-- DATA EXTRACT follows --
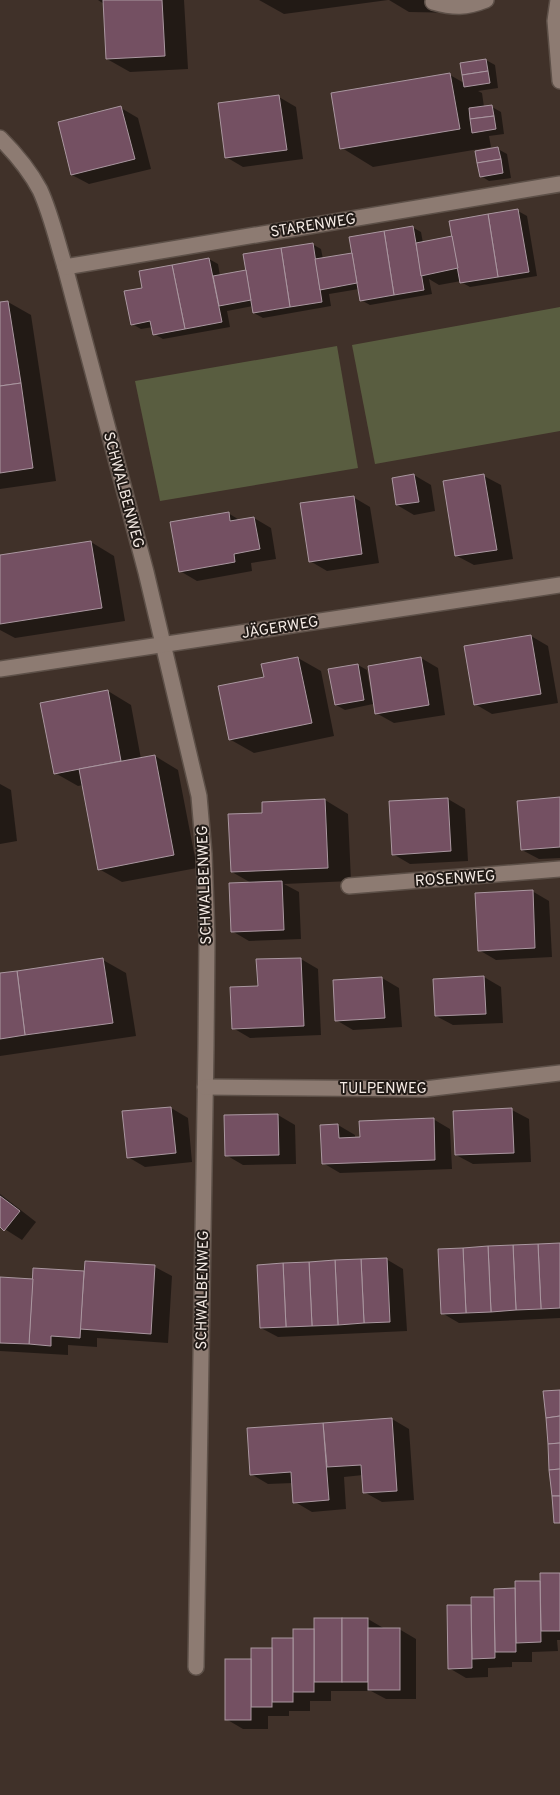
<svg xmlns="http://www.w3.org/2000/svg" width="560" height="1795" viewBox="0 0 560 1795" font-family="Overpass,sans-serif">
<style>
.green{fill:#595d40}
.shadow{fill:#0007}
.building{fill:#745062;stroke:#aa97a0}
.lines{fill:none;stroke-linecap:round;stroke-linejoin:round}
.minor-casing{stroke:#5d5048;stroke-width:18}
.minor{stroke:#8d7b72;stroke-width:15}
.labels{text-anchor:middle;stroke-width:4;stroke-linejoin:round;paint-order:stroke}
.street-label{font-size:15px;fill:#f5ebe5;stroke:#221b17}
</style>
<rect width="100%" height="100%" fill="#403129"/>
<!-- green -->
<g class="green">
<polygon points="560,307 560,431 375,464 352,345"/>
<polygon points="337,346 358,468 160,501 135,381"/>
</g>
<!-- shadow -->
<g class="shadow">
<polygon points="98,0 184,0 188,69 130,72 107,59 104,4"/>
<polygon points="259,0 388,0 284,14"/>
<polygon points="389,0 463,0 463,13 409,12"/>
<polygon points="486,60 495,65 498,88 478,91 482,93 484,107 492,107 501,112 504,134 489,136 491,147 373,167 342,148 450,75 464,83"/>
<polygon points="279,97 296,107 303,159 243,167 226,157"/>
<polygon points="121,108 138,118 151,169 89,184 72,175"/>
<polygon points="498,149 507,154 511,178 489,181 481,176"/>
<polygon points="518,211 527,216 537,276 470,287 461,282 461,281 439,285 429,279 432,294 370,305 361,300 359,289 329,294 331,306 263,318 254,313 253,306 227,311 230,327 163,339 154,334 153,327 141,329 132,324 144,289 209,259 218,264 220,276 247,270 312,244 321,249 323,259 353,254 412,227 421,232 423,243 453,237"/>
<polygon points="8,302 31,315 56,481 0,489 0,303"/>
<polygon points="414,475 431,485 435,511 414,515 397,505"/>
<polygon points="484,476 501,485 513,559 474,565 457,556"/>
<polygon points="353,497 370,507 379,563 327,571 310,561"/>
<polygon points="228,513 241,521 254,518 271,528 276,559 251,563 252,571 197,581 180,571"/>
<polygon points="91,542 114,556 125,621 15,638 0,630 0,557"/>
<polygon points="531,636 548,646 558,703 492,714 475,704 466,647"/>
<polygon points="298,658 321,671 334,736 254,753 231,740 265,678"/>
<polygon points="421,658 438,668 445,715 394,723 376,713"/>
<polygon points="358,665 367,670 373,704 345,710 336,705"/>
<polygon points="108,691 131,705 141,759 155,756 178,770 197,868 122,882 99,869 83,785 78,786 55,773"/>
<polygon points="0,784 11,790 17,841 0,844"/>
<polygon points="448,799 465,809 468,861 410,864 393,854"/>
<polygon points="560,799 560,858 539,859 522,850"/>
<polygon points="325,800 348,814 351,881 284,884 299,892 301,939 249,941 232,931 253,884 232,872 264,814"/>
<polygon points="532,891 549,901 552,957 496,960 479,950"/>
<polygon points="301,959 318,969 321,1035 250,1038 233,1028 259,987"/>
<polygon points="103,960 126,973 136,1036 0,1056 0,974"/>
<polygon points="484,977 501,987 503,1023 453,1025 436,1016"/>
<polygon points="382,978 399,988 402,1027 353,1030 336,1020 334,981"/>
<polygon points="171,1108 188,1118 192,1162 145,1167 128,1157"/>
<polygon points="512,1110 529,1119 531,1162 473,1164 456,1155"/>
<polygon points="278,1115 295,1125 296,1164 243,1165 226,1155"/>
<polygon points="433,1119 450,1129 452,1169 340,1173 323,1163 338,1125 355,1135 355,1138"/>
<polygon points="0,1194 36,1222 22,1240 0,1226"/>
<polygon points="560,1244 560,1318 459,1323 442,1313"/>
<polygon points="386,1259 403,1269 407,1331 278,1337 261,1328"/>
<polygon points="86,1262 155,1267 172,1276 168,1343 97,1338 97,1347 68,1345 68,1355 0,1351 0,1278 34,1280 34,1269 85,1273"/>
<polygon points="392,1419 409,1429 414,1500 382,1502 364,1492 363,1475 344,1477 346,1509 312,1512 295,1502 293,1483 268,1484 251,1474 248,1429"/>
<polygon points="560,1574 560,1640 557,1640 558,1651 532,1652 532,1662 512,1662 512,1667 488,1668 488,1677 466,1678 449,1668 448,1606 473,1606 472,1598 495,1598 495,1590 516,1590 516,1583 542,1583"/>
<polygon points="368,1619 385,1629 399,1629 416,1639 416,1699 386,1699 371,1691 331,1691 331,1701 310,1701 310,1711 289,1711 289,1716 268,1716 268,1729 243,1729 226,1719 252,1660 315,1630"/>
</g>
<!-- building -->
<g class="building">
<polygon points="103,0 162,0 165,56 106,59"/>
<polygon points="486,59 488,71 462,75 460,63"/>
<polygon points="488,71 490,83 464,87 462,75"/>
<polygon points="450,73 460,129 340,149 331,93"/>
<polygon points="279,95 287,150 225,158 218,103"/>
<polygon points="492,105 494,116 470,119 469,108"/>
<polygon points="121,106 135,159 71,175 58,122"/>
<polygon points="494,116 496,129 472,133 470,119"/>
<polygon points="498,147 501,159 477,163 475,151"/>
<polygon points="501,159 503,173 480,177 477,163"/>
<polygon points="518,209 529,272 498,277 488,214"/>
<polygon points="488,214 498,277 460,283 449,221"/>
<polygon points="413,226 424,290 394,295 384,231"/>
<polygon points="384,231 394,295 360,301 349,237"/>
<polygon points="452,236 458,268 421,276 416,243"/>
<polygon points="313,243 322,302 290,307 281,248"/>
<polygon points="281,248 290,307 253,313 243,254"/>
<polygon points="352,253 357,283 320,290 315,259"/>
<polygon points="209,258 222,322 185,329 172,265"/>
<polygon points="172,265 185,329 153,335 150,321 131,325 124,291 142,288 139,271"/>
<polygon points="246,270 251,300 219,306 213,276"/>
<polygon points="8,301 21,383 0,386 0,302"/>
<polygon points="21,383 33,468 0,473 0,386"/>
<polygon points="414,474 419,502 396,505 392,478"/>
<polygon points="484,474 497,550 455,556 443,481"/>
<polygon points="354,496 362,554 309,562 300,503"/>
<polygon points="229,512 230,521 254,517 260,549 234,554 235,562 179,572 170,522"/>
<polygon points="91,541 102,608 0,624 0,555"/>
<polygon points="531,635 541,694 474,705 464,646"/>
<polygon points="298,657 312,723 229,740 218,686 264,677 261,664"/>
<polygon points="421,657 429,705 375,714 368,666"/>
<polygon points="358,664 364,700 335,705 328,669"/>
<polygon points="108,690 121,761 54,774 40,703"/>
<polygon points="155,755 174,855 98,870 79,769"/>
<polygon points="560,797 560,847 521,850 517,801"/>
<polygon points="448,798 451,851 392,855 389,801"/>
<polygon points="325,799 328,868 231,872 228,814 262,813 262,802"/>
<polygon points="282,881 284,930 231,932 229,883"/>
<polygon points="533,890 535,948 478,951 475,893"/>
<polygon points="103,958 113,1023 25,1035 17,971"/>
<polygon points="301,958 304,1026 232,1029 230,987 258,986 256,959"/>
<polygon points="17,971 25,1035 0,1039 0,973"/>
<polygon points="484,976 486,1014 435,1016 433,979"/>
<polygon points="382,977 385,1018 335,1021 333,980"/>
<polygon points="171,1107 176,1153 127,1158 122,1111"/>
<polygon points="512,1108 514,1153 455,1155 453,1111"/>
<polygon points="278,1114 279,1155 225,1156 224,1115"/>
<polygon points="434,1118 435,1160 322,1164 320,1125 338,1124 339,1138 360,1137 359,1121"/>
<polygon points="0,1196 20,1211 4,1231 0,1227"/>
<polygon points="560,1243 560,1308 541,1309 538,1244"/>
<polygon points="538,1244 541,1309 516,1310 513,1245"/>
<polygon points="513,1245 516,1310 491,1312 488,1246"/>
<polygon points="488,1246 491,1312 466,1313 463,1248"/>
<polygon points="463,1248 466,1313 441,1314 438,1249"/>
<polygon points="387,1258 390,1322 364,1323 361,1259"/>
<polygon points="361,1259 364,1323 338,1325 335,1260"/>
<polygon points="335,1260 338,1325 312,1326 309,1262"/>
<polygon points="85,1261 155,1265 151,1334 80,1329"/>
<polygon points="309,1262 312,1326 286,1327 283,1263"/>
<polygon points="283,1263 286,1327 260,1328 257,1265"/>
<polygon points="33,1268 84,1271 80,1338 51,1336 51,1346 29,1344"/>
<polygon points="0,1277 33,1279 29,1344 0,1343"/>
<polygon points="560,1390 560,1416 546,1418 543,1391"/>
<polygon points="560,1416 560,1443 548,1444 546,1418"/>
<polygon points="392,1418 397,1491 363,1493 361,1465 327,1467 323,1423"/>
<polygon points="323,1423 329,1500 293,1503 291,1472 250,1475 247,1428"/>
<polygon points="560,1443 560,1469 549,1470 548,1444"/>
<polygon points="560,1469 560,1496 552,1496 549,1470"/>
<polygon points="552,1496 560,1496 560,1523 554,1523"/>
<polygon points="540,1573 560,1573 560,1631 541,1631"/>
<polygon points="515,1581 540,1581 541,1642 516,1643"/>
<polygon points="515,1588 516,1652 495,1652 494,1589"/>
<polygon points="471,1597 494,1597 495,1658 472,1659"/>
<polygon points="447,1605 471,1605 472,1668 448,1669"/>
<rect x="314" y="1618" width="28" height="64"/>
<rect x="342" y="1618" width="26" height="64"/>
<rect x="368" y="1628" width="32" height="62"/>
<rect x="293" y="1629" width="21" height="63"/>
<rect x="272" y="1638" width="21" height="64"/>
<rect x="251" y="1648" width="21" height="59"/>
<rect x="225" y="1659" width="26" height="61"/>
</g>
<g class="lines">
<defs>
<g id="minor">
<polyline points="558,0 555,21 560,81"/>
<path d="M433,2C454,8 466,8 486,0"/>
<path d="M0,138C15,153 30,171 40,190C51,214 57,241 65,267L146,572L199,796L204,854L207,939L206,1046L196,1667"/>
<polyline points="65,267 560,184"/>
<polyline points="0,669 560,585"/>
<polyline points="349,886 560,869"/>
<polyline points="205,1087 425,1089 560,1073"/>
</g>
</defs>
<!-- minor casing -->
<use href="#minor" class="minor-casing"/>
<!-- minor -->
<use href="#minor" class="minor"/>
</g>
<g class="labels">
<!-- street labels -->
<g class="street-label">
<text transform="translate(313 225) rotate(-9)" y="5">STARENWEG</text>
<text transform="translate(124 490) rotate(75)" y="5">SCHWALBENWEG</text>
<text transform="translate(280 627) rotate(-9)" y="5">JÄGERWEG</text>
<text transform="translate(455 878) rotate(-4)" y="5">ROSENWEG</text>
<text transform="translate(204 885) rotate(-92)" y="5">SCHWALBENWEG</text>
<text x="383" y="1093">TULPENWEG</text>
<text transform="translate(202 1290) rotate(-89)" y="5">SCHWALBENWEG</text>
</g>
</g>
</svg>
-- DATA EXTRACT concluded --
ABOUT THIS TASK - From the records above, pull out every line containing the word "lines".

THE ANSWER -
.lines{fill:none;stroke-linecap:round;stroke-linejoin:round}
<g class="lines">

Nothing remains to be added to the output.